From the previous section, we had understood that type substitution can be achieved through interfaces. To solve our problem of making SayHello() call GenHello() on the right type, we pass it an instance of the concerned type through a Greeter interface parameter and make it call GenHello() on the interface parameter. Voila! Now our method can automatically call the correct instance of the overridden function and we have Dynamic Dispatch!

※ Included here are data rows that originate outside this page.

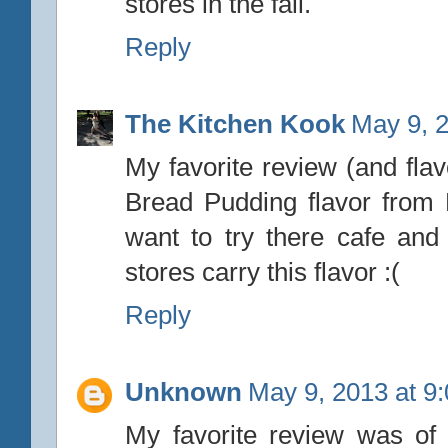
stores in the fall.
Reply
The Kitchen Kook
May 9, 
My favorite review (and fla
Bread Pudding flavor from
want to try there cafe and
stores carry this flavor :(
Reply
Unknown
May 9, 2013 at 9
My favorite review was o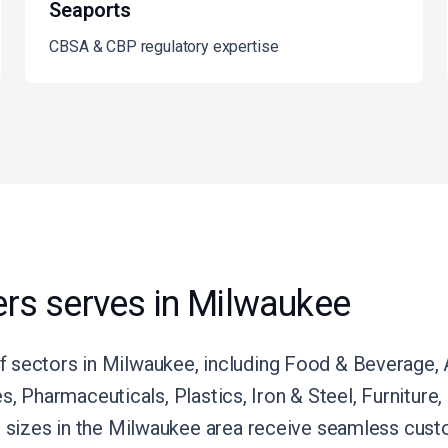
Seaports
CBSA & CBP regulatory expertise
rs serves in Milwaukee
 sectors in Milwaukee, including Food & Beverage, A
ies, Pharmaceuticals, Plastics, Iron & Steel, Furnitur
l sizes in the Milwaukee area receive seamless custo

Here’s the revised code in full:

package main

import (
	"fmt"
)

type Greeter interface {
	SayHello(Greeter, string)
	GenHello(string) string
}

type Hello struct {
	greeting string
}

func (h Hello) SayHello(g Greeter, to string) {
	fmt.Println(g.GenHello(to))
}

func (h Hello) GenHello(to string) string {
	return h.greeting + " " + to + "!"
}

func NewHello(msg string) Hello {
	return Hello{msg}
}

type AltHello struct {
	greeting string
	Hello
}

func (a AltHello) GenHello(to string) string {
	return a.greeting + "Alt' " + to + "!"
}

func NewAltHello(msg string) AltHello {
	return AltHello{msg + " `", NewHello("")}
}

func main() {
	var g, ag Greeter
	g = NewHello("Hello")
	g.SayHello(g, "World") // Hello World!

	ag = NewAltHello("Hello")
	ag.SayHello(ag, "World") // Hello `Alt' World!
}

And here’s the output:

Hello World!
Hello `Alt' World!

That’s exactly what we wanted!

Conclusion

There are three semantic aspects to classic OOP inheritance – inheriting implementation, type substitution and dynamic dispatch of overridden methods. We have seen how we can use type embedding to inherit the implementation, interfaces for type substitution and passing an interface parameter to a method to enable dynamic dispatch.

Although Go does not support classes and inheritance in the classic OOP sense, understanding how to achieve the effects of inheritance in part or whole would help in designing applications meant to be written in Go. Go separates implementation inheritance from type substitution and makes dynamic dispatch more explicit and deliberate. This could potentially help in coming up with cleaner design or avoiding mistakes in design modification since the decision to use one of these features does not implicitly enable the others.